Rhodes certainly agrees.
“For me personally, this is the first chance that I’ve gotten to see some of the kids that come to our school,” he said. “We’ve had a lot of virtual contact, but to see then in person is just a different feeling.
“To me that’s special because I love the relationships you get with kids. It’s part of being a teacher – the relationship with kids and parents. The in-person experience brings a new level to what we’re doing here.”
And Rhodes was additionally ecstatic that the Mavs played a huge role in helping the teachers see their students for the first time in months. He believes it will have long-term positive ramifications.
“We saw a couple of (students) over the summer, but yeah it’s been six months,” Rhodes said. “Just re-connecting with some of them and then trying to tell who’s who with the mask and everything – that’s a little different. But just the re-connection is big.
“To have (the Mavericks) come out and just show support for the community and help us as teacher help build that relationship, it means the world.
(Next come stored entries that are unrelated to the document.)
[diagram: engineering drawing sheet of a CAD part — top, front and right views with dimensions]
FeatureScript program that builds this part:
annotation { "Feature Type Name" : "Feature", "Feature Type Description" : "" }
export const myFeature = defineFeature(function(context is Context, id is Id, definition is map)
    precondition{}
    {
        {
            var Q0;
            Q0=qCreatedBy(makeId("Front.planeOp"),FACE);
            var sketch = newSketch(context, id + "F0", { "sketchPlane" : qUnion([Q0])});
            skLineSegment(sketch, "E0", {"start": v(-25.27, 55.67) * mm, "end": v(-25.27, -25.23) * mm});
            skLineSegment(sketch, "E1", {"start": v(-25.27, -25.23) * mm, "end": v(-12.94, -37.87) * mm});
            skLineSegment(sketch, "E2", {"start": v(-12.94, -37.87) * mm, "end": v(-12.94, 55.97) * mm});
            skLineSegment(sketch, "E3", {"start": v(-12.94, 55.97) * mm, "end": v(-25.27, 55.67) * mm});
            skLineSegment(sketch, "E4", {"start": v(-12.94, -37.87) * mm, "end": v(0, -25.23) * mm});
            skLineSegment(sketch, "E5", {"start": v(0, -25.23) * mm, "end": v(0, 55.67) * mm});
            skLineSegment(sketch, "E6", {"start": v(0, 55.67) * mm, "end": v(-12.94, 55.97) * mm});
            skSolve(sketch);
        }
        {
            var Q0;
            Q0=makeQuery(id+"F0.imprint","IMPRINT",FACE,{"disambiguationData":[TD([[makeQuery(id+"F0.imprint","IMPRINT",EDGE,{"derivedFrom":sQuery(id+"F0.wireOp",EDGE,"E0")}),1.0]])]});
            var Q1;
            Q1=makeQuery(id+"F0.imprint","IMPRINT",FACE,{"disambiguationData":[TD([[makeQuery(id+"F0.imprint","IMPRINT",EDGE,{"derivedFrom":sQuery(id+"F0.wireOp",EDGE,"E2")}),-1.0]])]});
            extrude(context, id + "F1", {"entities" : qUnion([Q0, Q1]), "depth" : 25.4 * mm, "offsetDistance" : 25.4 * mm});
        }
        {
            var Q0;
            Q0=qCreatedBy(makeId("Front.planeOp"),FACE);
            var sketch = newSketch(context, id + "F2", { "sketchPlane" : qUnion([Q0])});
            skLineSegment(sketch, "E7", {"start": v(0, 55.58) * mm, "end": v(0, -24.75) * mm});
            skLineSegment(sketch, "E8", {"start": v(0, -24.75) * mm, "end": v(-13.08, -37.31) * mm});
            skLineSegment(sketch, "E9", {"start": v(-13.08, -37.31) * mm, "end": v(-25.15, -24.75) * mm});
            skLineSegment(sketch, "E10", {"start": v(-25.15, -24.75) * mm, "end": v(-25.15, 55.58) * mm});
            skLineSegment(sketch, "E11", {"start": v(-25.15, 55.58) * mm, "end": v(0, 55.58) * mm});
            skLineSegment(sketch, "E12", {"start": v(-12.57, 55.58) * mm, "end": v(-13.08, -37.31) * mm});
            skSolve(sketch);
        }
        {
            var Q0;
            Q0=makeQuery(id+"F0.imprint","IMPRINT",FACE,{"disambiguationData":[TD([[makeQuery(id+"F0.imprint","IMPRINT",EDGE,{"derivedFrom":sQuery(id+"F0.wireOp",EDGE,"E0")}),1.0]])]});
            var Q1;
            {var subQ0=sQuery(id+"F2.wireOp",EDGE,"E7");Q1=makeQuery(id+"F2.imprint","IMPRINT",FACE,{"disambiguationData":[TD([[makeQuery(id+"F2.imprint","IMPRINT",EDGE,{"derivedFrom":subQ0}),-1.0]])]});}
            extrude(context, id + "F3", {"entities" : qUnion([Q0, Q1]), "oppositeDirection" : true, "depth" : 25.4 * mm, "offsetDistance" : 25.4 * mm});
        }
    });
Kids may forget facts and certain things like that, but they’ll never forget relationships they build with their teachers.”
Meanwhile, Weaver said he’ll never forget Friday’s much-needed event, which included a lot of music that the Mavs piped in. He also said he was taken aback when he discovered the Mavs were coming to DeSoto to help out his school district.
“I was like, ‘Oh snap! When can I get there, and can they come to every single school and can they be here every day?,’ “ Weaver said. “I was really excited, it was really thoughtful. Out of all the districts and schools (in the Dallas/Fort Worth area), just to select us it means a lot to this community.
“They’ve got coloring books and T-shirts, they’ve got popsicles out here, and dancing to the music. It’s a great ambiance here and some activities that kids can do when they go home. It was a really good gesture from the Dallas Mavericks.”